Pour le reste, la décision rendue par le Conseil d’Etat se situe dans le prolongement de l’ordonnance du juge des référés de la Haute Juridiction. Un moyen n’avait pas été développé devant lui : la méconnaissance par le 3° de l’article L. 622-4 du Ceseda des objectifs de la directive européenne du 28 novembre 2002 définissant l’aide à l’entrée, au transit et au séjour irréguliers. Selon les organisations requérantes, il y avait une contradiction entre la définition française du délit de solidarité et la définition européenne, qui conditionne cette infraction à son caractère intentionnel et, pour l’aide au séjour, au but lucratif (4). Une analyse écartée par le Conseil d’Etat pour qui, s’il résulte clairement de la directive européenne que les Etats membres doivent prévoir des sanctions pour l’aide au séjour irrégulier lorsque cette aide est apportée en toute connaissance de cause et dans un but lucratif, le texte n’interdit pas dans le même temps aux Etats membres de sanctionner aussi l’aide au séjour irrégulier à des fins non lucratives.
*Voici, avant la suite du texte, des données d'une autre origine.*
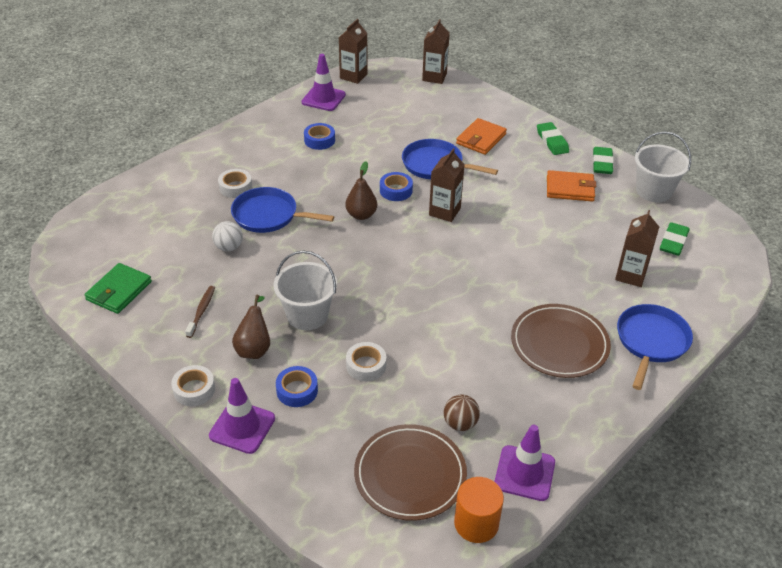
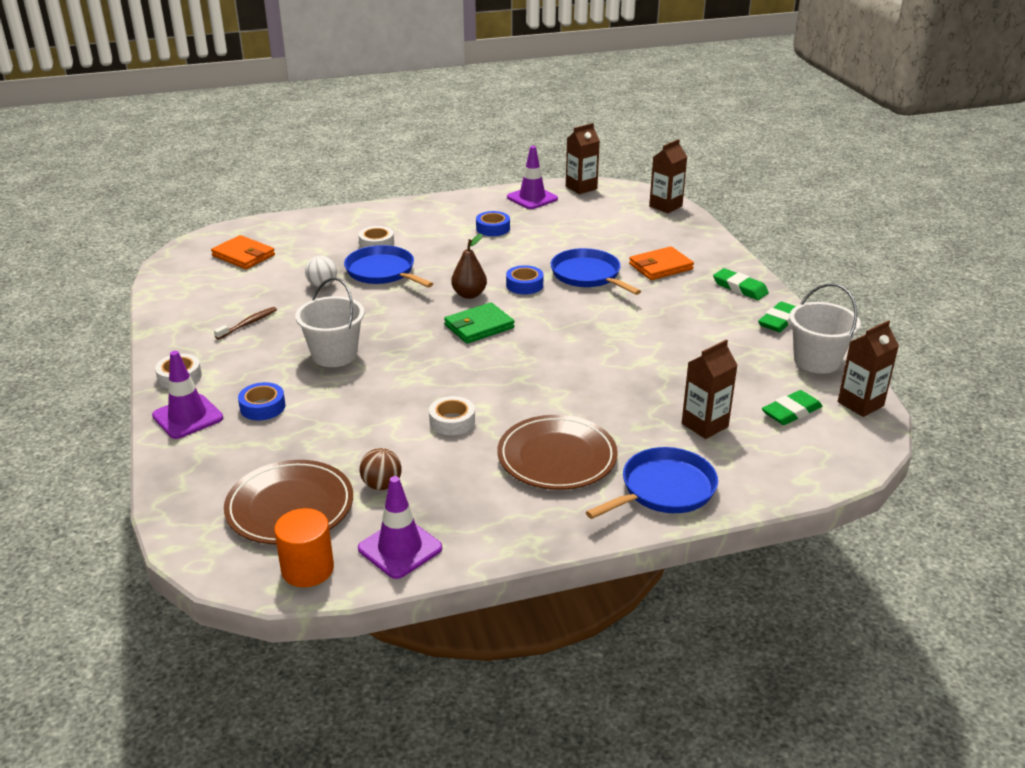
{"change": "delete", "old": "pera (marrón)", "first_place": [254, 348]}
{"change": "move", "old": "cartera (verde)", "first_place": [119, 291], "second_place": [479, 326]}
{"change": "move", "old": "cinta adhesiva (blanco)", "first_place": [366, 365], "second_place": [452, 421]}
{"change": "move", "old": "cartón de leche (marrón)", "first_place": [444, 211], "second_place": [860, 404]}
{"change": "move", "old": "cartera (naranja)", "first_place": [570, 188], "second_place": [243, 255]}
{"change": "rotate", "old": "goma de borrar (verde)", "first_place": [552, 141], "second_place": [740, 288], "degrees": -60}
Dès lors, aux yeux des sages, la circulaire du 23 novembre 2009 est conforme aux objectifs de cette directive puisqu’elle ne fait que réitérer les dispositions du 3° de l’article L. 622-4 du Ceseda en permettant de sanctionner l’aide au séjour irrégulier non seulement dans un but lucratif mais aussi dans un but non lucratif.
(2) Immunité accordée notamment à « toute personne physique ou morale, lorsque l’acte reproché était, face à un danger actuel ou imminent, nécessaire à la sauvegarde de la vie ou de l’intégrité physique de l’étranger, sauf s’il y a disproportion entre les moyens employés et la gravité de la menace ou s’il a donné lieu à une contrepartie directe ou indirecte ».
(4) L’article 1er de la directive dispose que « chaque Etat membre adopte des sanctions appropriées à l’encontre de quiconque aide sciemment une personne non ressortissante d’un Etat membre à pénétrer sur le territoire d’un Etat membre […] et à l’encontre de quiconque aide sciemment, dans un but lucratif, une personne non ressortissante d’un Etat membre à séjourner sur le territoire d’un Etat membre en violation de la législation de cet Etat relative au séjour des étrangers ». Précisons que ce même article prévoit également que tout Etat membre peut décider de ne pas imposer de sanctions à l’égard des personnes qui aident sciemment un clandestin dans le cas où elles agissent dans un but non lucratif et pour apporter une aide humanitaire à l’étranger concerné.